L’ado avait signalé des faits de harcèlement dès décembre 2022, les auteurs étaient identifiés et la famille mobilisée autour de son enfant. Pourtant les mesures mises en place ont été insuffisantes, hormis un suivi par le CPE du lycée rien n’avait été fait pour stopper réellement les brimades dont il souffrait. Rien d’exceptionnel jusqu’ici, le harcèlement n’est jamais vraiment pris en charge dans l’Éducation Nationale, principalement par manque de moyens. La famille s’est alors plaint dans un courrier : «Il est incompréhensible que vous puissiez laisser un adolescent subir une telle violence verbale et psychologique dans votre établissement sans réagir d’une quelque manière, aussi allons-nous déposer plainte et vous considérer comme responsable si une catastrophe devait arriver à notre fils»
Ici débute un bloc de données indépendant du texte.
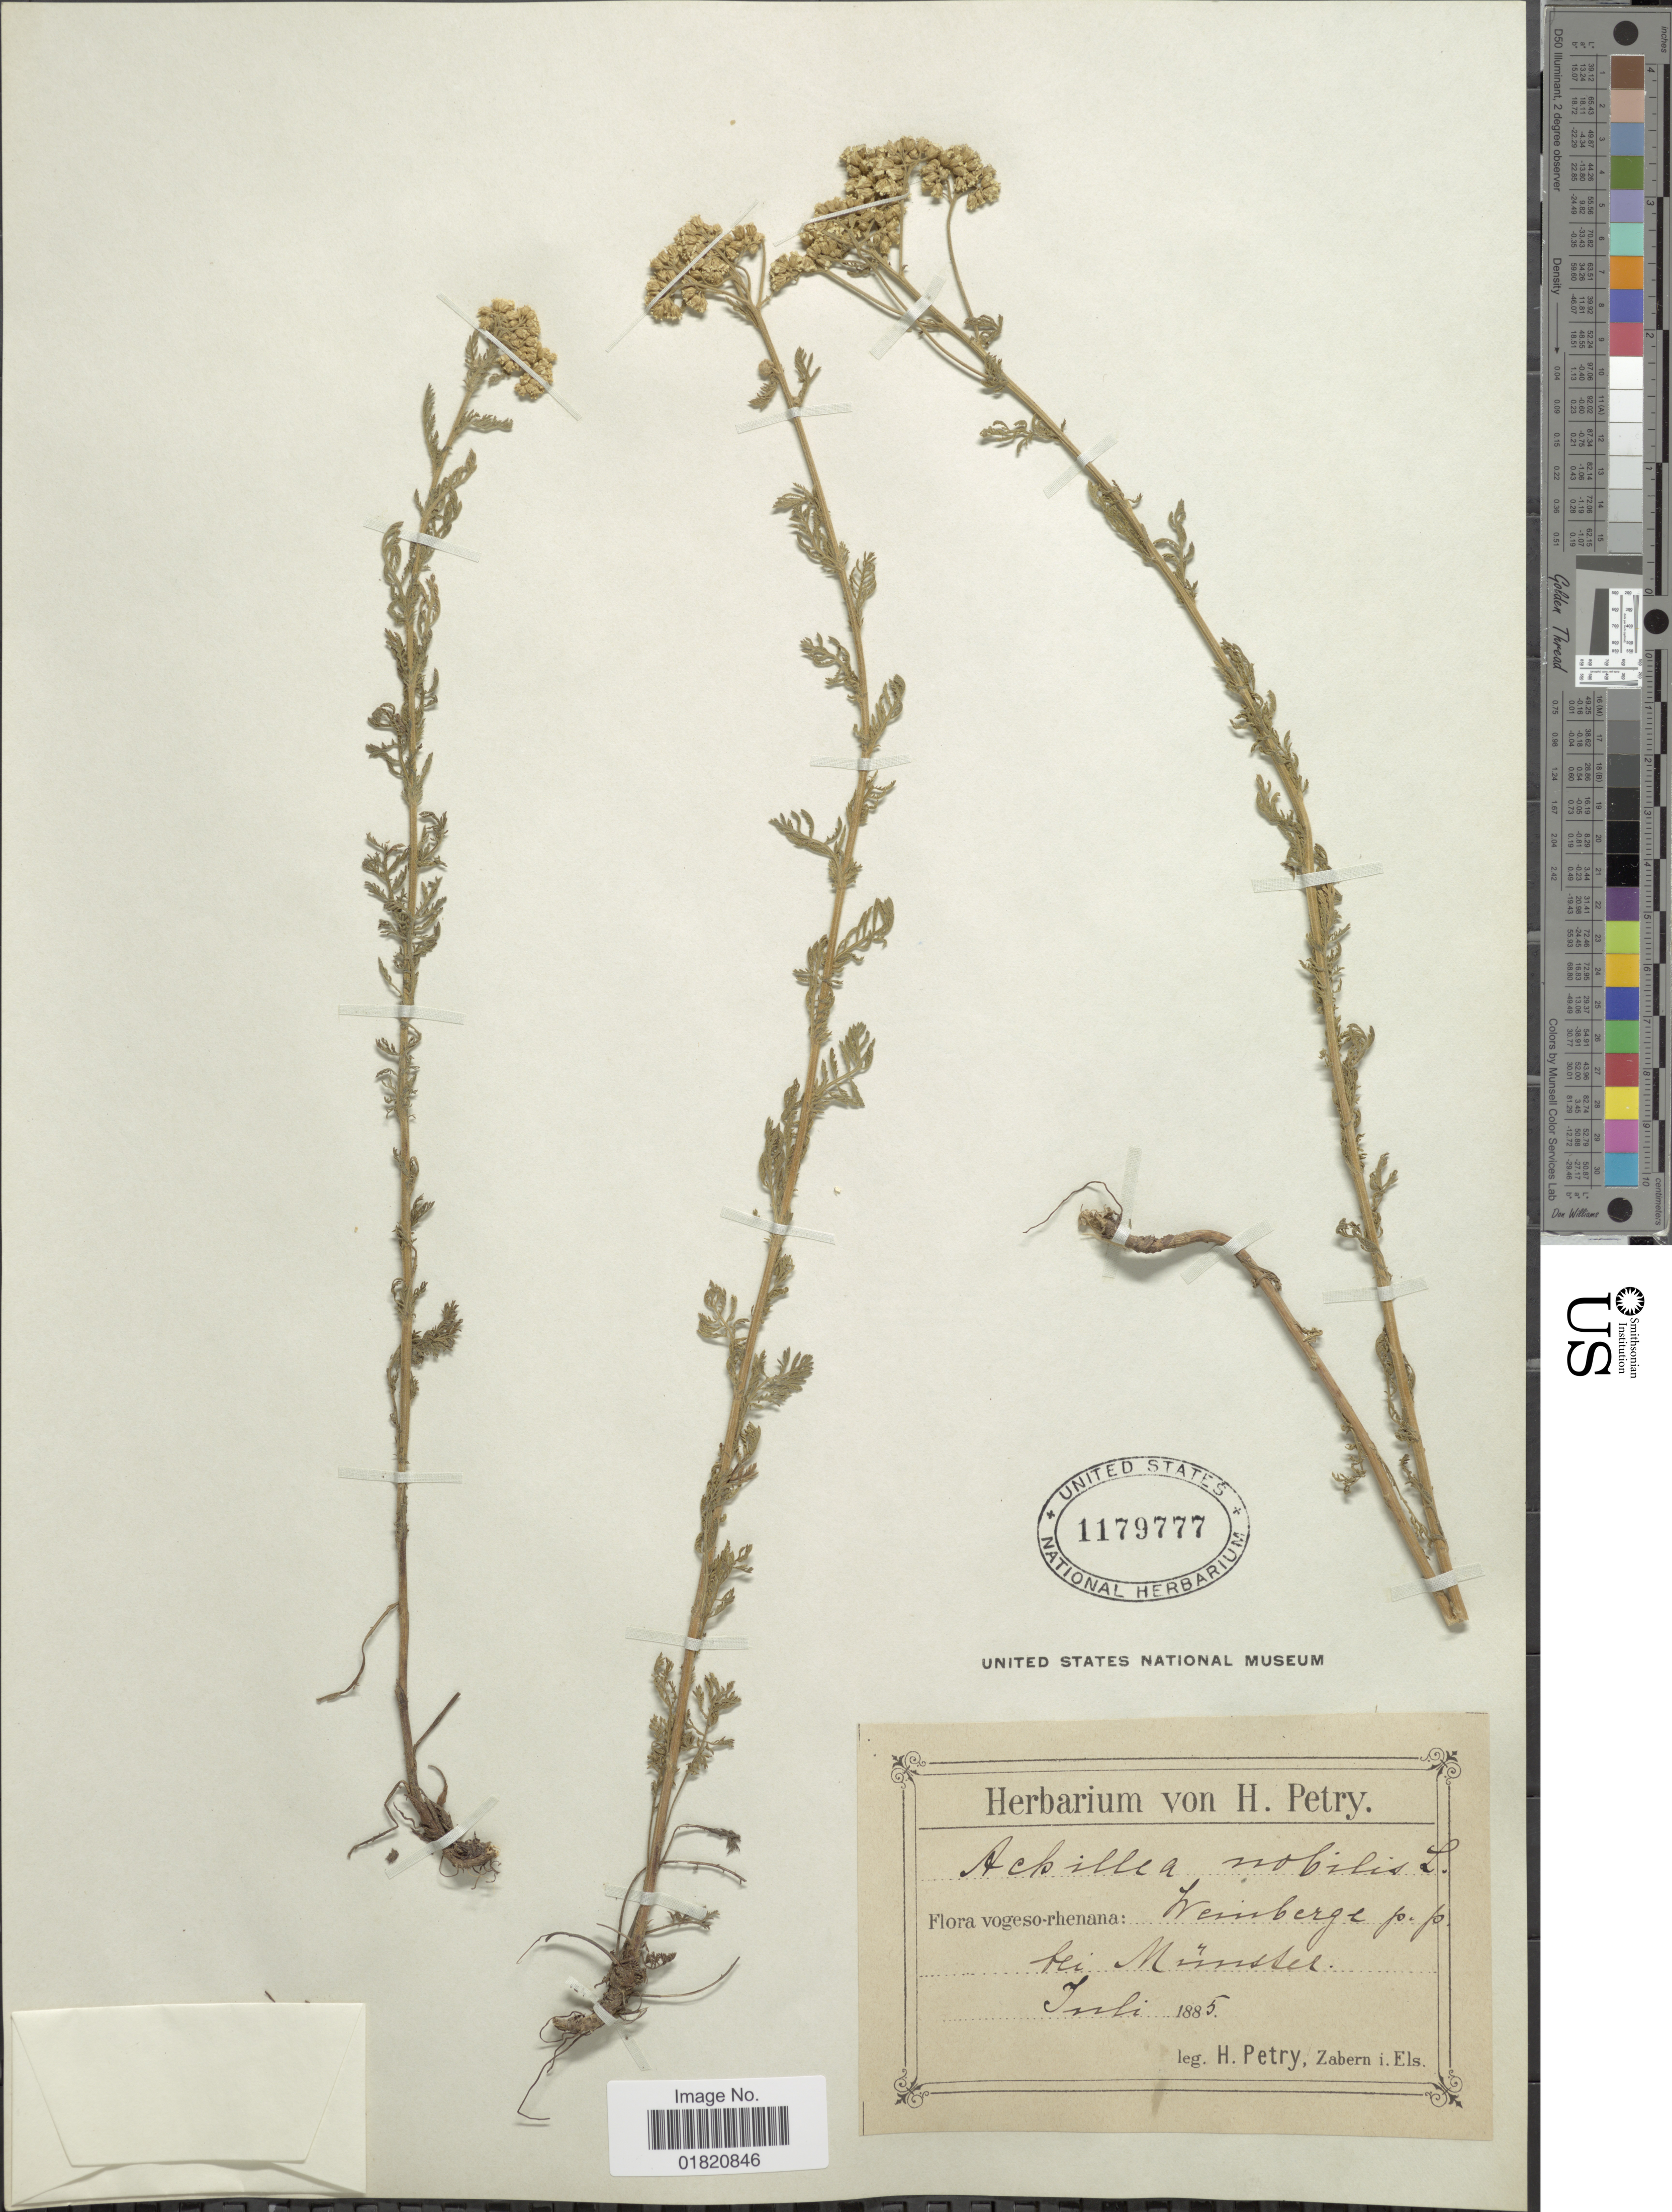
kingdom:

En réponse, un courrier lunaire du rectorat de Versailles : «Vous avez remis en cause les fonctions et menacé de dépôt de plainte le personnel de direction du lycée professionnel (…) Vous avez reproché à ce dernier sa passivité face à un supposé harcèlement subi par votre enfant.» Le rectorat enjoignait alors les parents «d’adopter désormais une attitude constructive et respectueuse envers les membres de la communauté éducative» et les menaçait de porter plainte pour dénonciation calomnieuse : «Je serais contrainte, le cas échéant, de prendre toutes les mesures nécessaires tant au bon fonctionnement du service public de l’Éducation nationale qu’à la protection et la sécurité des personnels qui y concourent.»
Sauf que le jeune a été retrouvé pendu, chez lui, le lendemain de la rentrée scolaire.
La rectrice qui signe le courrier est Charline Avenel, et le moins qu’on puisse dire c’est qu’elle n’a pas retenu la leçon. C’est elle qui avait mobilisé l’équipe “valeurs de la République” et envoyé un inspecteur à Samuel Paty pour lui rappeler «les règles de laïcité et neutralité». L’enseignant n’avait pas besoin d’être recadré, mais protégé. La mort de Samuel Paty par décapitation aurait dû automatiquement amener Charline Avenel à démissionner, mais non. Reconnaître ses torts, faire amende honorable, ça ne rentre pas dans le logiciel de ces gens-là.
C’est que Charline Avenel est une macroniste zélée. Elle n’est d’ailleurs rectrice que parce que son ancien camarade de promo à l’ENA l’a bien voulu. Ce camarade, c’est Emmanuel Macron, qui a changé les règles d’admission des recteurs spécifiquement pour lui offrir ce poste. L’affaire avait fait un peu de bruit en 2018 car le copinage était trop évident, mais la polémique était vite retombée.
La rectrice s’était aussi illustrée l’année suivante lors d’une visite d’école maternelle, qu’elle avait écourté à cause de la présence de trois mères voilées dans l’établissement. À l’époque les signes religieux n’étaient pas encore interdit pour les parents accompagnateurs, ça l’est devenu suite à la polémique islamophobe.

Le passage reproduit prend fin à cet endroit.